Да не подумают, что я хочу упрекнуть наше нынешнее белое движение в умышленно «бесчестной или преступно легкомысленной» раздаче русских земель, в каких-либо корыстных мотивах «классового» или иного порядка. Вульгарные аргументы «от экономического материализма» мне и здесь, как везде и всегда, органически чужды: — не материя, а дух в конечном счете правит историей. И я не сомневаюсь, конечно, что с великой душевной болью творят свою новую политику наши противобольшевистские вожди, мучительно сознавая всю неизбывную тяжесть лежащей на них исторической ответственности..
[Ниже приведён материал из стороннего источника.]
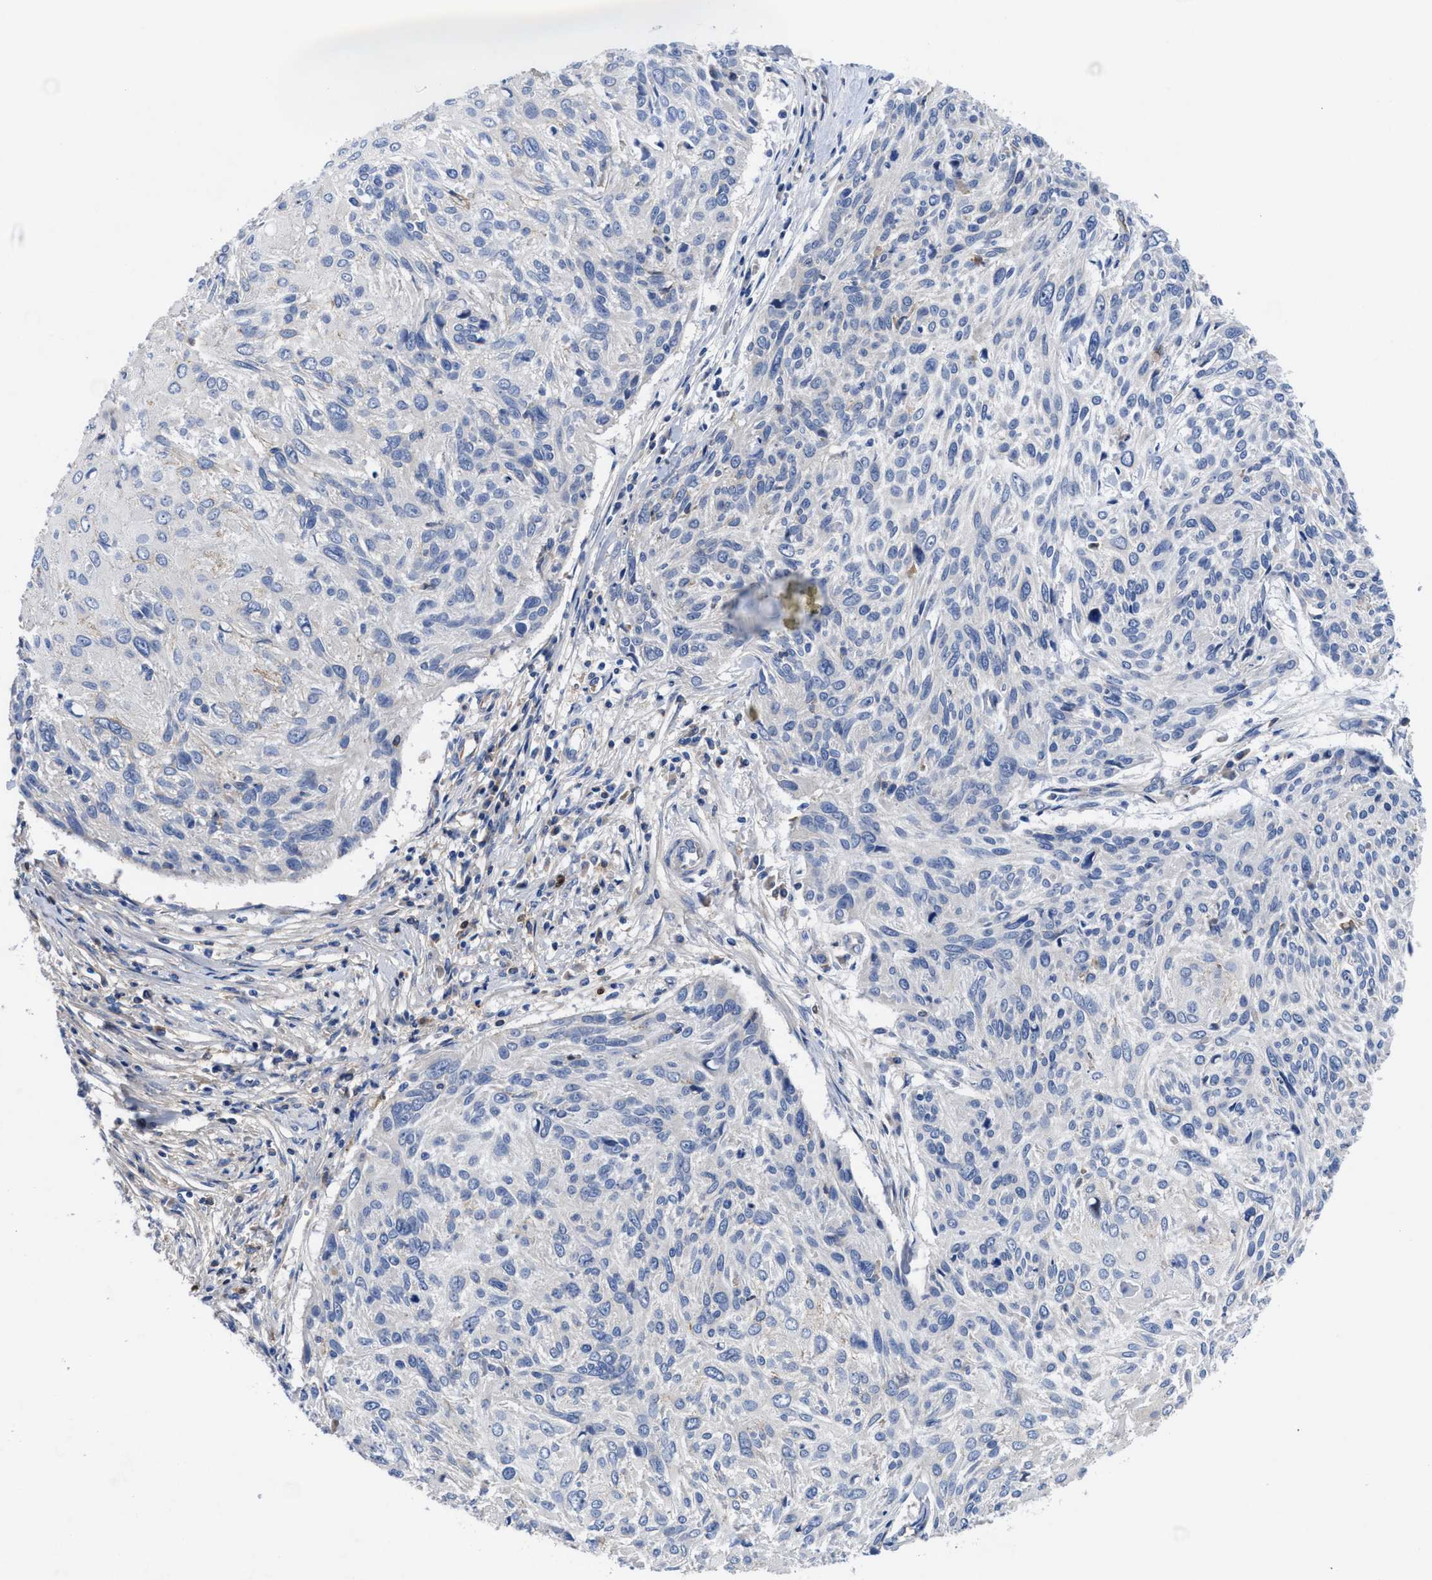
{"staining": {"intensity": "negative", "quantity": "none", "location": "none"}, "tissue": "cervical cancer", "cell_type": "Tumor cells", "image_type": "cancer", "snomed": [{"axis": "morphology", "description": "Squamous cell carcinoma, NOS"}, {"axis": "topography", "description": "Cervix"}], "caption": "DAB immunohistochemical staining of human cervical squamous cell carcinoma reveals no significant positivity in tumor cells.", "gene": "DHRS13", "patient": {"sex": "female", "age": 51}}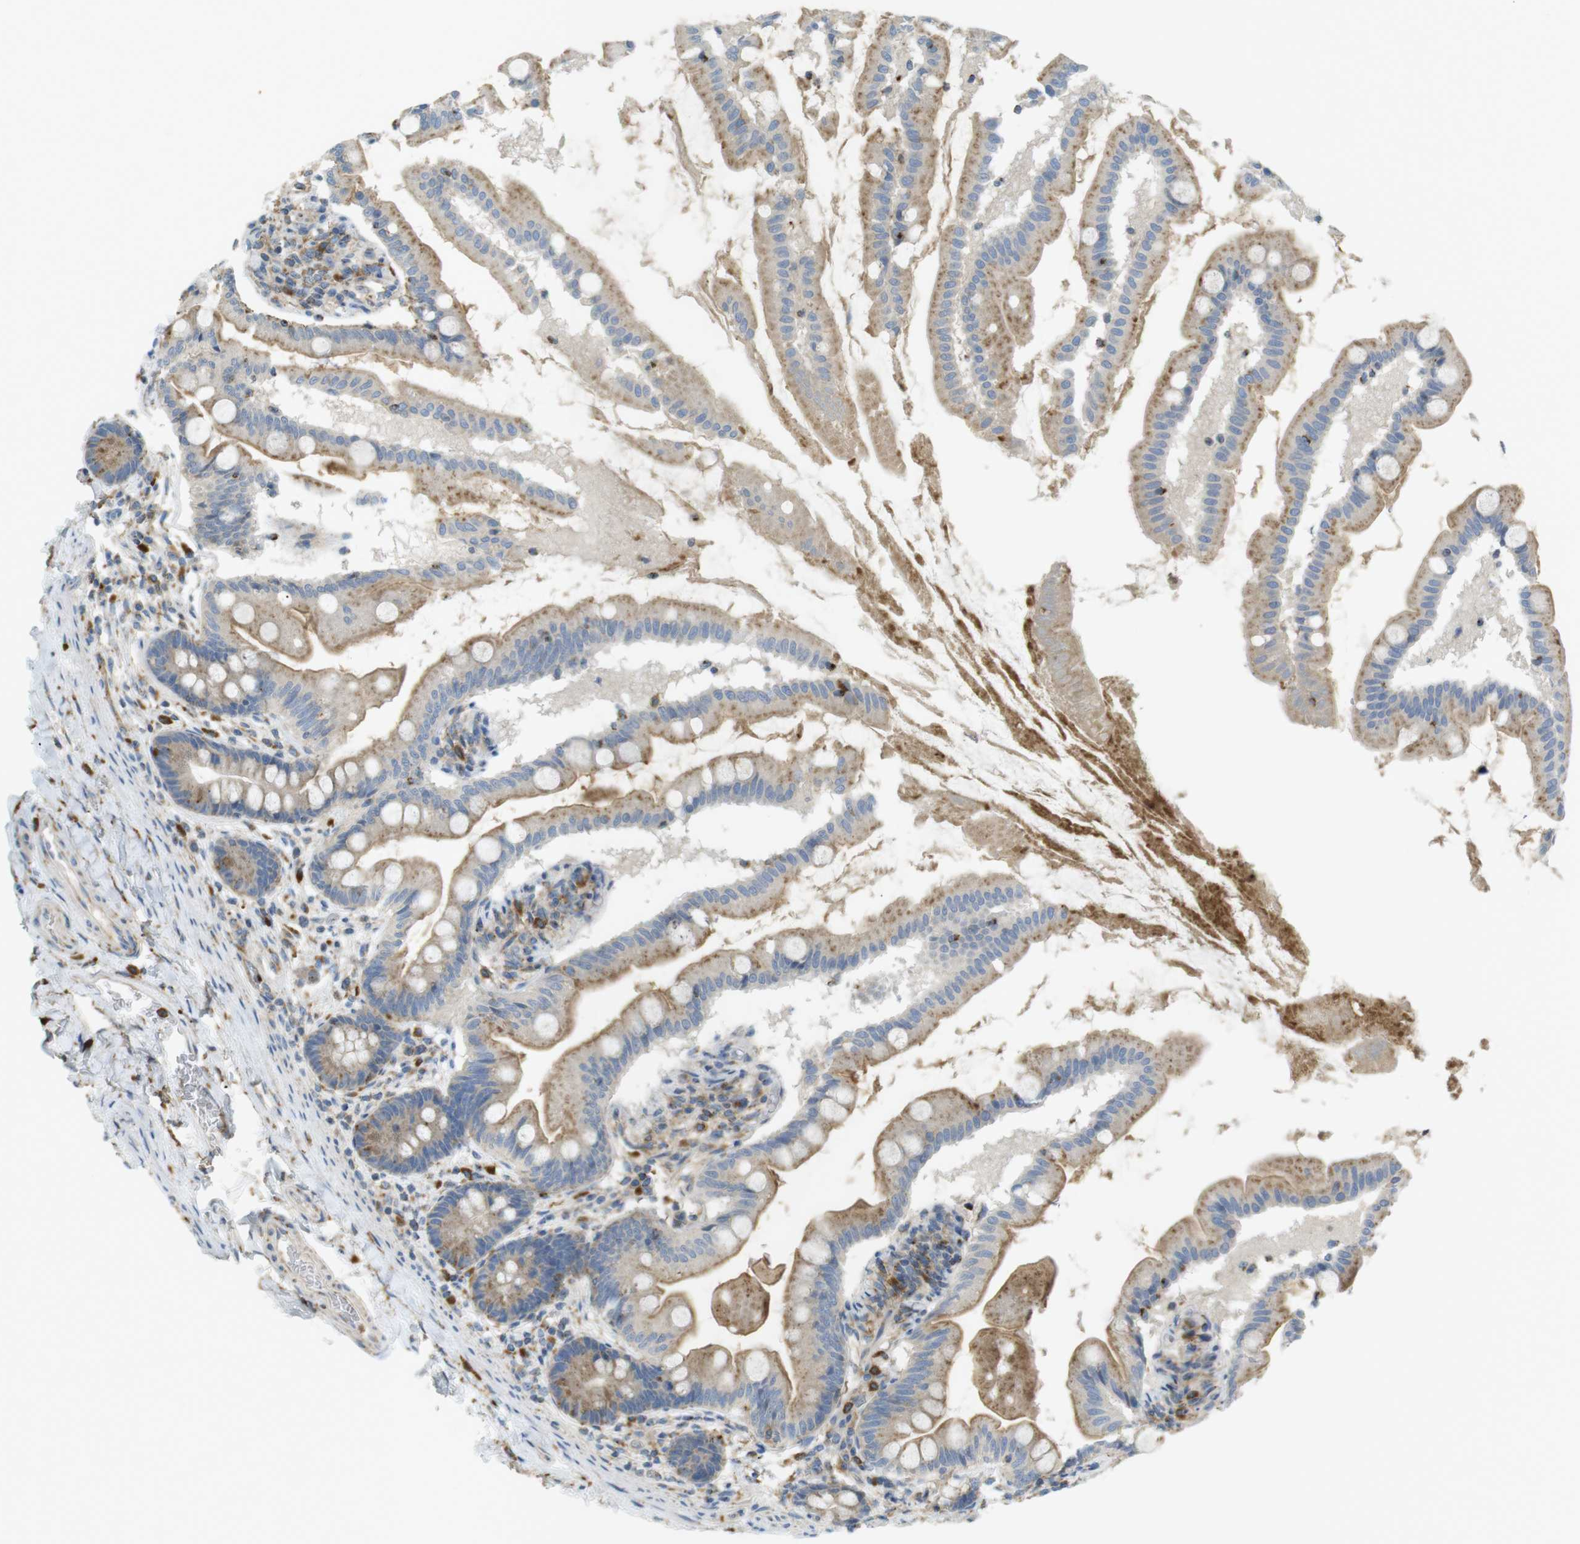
{"staining": {"intensity": "moderate", "quantity": ">75%", "location": "cytoplasmic/membranous"}, "tissue": "small intestine", "cell_type": "Glandular cells", "image_type": "normal", "snomed": [{"axis": "morphology", "description": "Normal tissue, NOS"}, {"axis": "topography", "description": "Small intestine"}], "caption": "A micrograph of human small intestine stained for a protein displays moderate cytoplasmic/membranous brown staining in glandular cells.", "gene": "LAMP1", "patient": {"sex": "female", "age": 56}}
Источник их нового курса — в разочаровании, в потере веры. Потерпев крушение, они решили, что рухнула самая идеология «единой и неделимой»… Ну, если не навсегда, то надолго, — по крайней мере, «на десятилетия». И они уже считаются с этим, как с грустным фактом, они уже духовно согласились с ним. Их разочарование несравненно глубже и страшнее, нежели тех, кто осуществление старой, бесконечно дорогой идеи готовы искать хотя бы в красном империализме, богатом изъянами, но по-прежнему неизменном «в державной широте своих стремлений, в своей напряженной воле к жизни и к власти».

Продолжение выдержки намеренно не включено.